Copy the lines of the data, unchanged, from the first line through the line that contains "люпин Бамбини", both ends included.

----------

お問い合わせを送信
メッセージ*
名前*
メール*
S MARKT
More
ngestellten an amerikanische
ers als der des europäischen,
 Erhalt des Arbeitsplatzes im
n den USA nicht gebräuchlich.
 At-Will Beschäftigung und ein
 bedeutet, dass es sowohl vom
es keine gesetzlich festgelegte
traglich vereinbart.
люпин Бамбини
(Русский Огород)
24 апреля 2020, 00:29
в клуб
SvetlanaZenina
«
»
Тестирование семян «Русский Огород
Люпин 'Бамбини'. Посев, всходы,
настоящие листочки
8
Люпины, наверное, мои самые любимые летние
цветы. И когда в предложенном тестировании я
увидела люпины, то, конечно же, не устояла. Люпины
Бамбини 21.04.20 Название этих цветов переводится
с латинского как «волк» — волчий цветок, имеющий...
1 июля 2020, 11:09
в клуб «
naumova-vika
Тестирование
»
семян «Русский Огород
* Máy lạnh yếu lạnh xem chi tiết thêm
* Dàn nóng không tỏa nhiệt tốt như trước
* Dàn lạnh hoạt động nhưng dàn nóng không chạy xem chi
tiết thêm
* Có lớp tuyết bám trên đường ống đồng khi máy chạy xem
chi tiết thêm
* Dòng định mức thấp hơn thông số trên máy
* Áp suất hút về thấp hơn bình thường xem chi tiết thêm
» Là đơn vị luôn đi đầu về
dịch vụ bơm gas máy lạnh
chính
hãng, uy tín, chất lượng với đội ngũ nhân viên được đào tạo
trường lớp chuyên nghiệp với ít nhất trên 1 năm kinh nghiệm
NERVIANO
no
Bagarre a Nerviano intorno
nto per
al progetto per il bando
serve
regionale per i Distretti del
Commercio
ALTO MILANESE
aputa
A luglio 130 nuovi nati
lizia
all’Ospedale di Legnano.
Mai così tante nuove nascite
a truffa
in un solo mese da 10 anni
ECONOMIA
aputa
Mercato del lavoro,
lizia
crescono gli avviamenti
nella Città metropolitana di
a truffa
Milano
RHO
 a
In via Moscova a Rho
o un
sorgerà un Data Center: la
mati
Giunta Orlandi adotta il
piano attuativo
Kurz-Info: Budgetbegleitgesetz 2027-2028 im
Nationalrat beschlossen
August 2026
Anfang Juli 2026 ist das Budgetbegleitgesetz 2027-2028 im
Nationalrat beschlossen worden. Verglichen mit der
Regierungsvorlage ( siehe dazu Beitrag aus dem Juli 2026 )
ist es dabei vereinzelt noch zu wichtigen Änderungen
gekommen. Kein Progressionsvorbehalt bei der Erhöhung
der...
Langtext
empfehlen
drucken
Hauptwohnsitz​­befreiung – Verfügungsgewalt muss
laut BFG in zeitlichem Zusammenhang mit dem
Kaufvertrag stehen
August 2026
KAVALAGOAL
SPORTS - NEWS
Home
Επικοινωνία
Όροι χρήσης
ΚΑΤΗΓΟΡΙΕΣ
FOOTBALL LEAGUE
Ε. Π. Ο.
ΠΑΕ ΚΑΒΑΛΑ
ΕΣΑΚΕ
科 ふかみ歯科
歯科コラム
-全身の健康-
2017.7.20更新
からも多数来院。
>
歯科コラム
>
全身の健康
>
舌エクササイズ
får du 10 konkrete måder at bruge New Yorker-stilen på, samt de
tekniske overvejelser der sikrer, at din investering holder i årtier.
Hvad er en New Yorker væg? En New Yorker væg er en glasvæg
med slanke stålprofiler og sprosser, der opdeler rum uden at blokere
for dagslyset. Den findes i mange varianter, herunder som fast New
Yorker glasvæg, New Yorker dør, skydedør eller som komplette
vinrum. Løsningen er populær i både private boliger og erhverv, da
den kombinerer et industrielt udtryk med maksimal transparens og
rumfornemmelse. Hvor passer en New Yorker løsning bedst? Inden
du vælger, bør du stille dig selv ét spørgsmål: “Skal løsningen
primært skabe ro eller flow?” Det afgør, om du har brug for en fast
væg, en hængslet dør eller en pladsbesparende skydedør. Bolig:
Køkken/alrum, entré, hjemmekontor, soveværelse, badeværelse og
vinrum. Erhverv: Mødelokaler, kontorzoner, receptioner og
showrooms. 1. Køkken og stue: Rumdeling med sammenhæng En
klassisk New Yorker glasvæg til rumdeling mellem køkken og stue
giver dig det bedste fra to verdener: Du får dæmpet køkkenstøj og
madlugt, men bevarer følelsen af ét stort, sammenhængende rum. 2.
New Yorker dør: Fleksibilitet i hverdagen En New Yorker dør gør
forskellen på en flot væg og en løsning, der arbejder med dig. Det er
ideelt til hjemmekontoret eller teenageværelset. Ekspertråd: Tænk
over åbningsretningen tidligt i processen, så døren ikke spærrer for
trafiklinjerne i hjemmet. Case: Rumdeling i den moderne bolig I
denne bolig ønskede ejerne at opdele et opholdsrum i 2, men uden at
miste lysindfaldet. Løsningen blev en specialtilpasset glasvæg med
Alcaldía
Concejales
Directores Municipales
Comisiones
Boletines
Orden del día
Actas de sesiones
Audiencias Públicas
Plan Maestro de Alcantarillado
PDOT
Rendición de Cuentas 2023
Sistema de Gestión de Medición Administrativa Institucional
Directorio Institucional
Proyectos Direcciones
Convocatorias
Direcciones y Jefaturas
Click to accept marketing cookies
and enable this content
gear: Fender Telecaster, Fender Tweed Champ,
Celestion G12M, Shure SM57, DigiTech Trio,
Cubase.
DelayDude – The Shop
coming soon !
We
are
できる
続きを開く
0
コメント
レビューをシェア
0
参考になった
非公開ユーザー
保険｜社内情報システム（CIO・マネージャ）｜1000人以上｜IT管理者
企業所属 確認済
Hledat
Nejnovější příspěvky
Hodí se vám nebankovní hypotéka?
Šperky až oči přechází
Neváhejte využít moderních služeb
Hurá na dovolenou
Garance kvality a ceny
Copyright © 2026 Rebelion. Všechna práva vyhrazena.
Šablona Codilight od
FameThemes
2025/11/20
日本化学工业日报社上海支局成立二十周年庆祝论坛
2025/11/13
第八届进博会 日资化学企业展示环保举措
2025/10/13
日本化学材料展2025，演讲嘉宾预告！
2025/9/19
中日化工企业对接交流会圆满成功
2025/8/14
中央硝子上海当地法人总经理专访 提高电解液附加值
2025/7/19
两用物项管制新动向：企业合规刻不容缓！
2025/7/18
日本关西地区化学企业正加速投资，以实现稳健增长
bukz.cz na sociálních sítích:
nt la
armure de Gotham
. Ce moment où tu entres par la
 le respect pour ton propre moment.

----------

- TASK RESPONSE -
お問い合わせを送信
メッセージ*
名前*
メール*
S MARKT
More
ngestellten an amerikanische
ers als der des europäischen,
 Erhalt des Arbeitsplatzes im
n den USA nicht gebräuchlich.
 At-Will Beschäftigung und ein
 bedeutet, dass es sowohl vom
es keine gesetzlich festgelegte
traglich vereinbart.
люпин Бамбини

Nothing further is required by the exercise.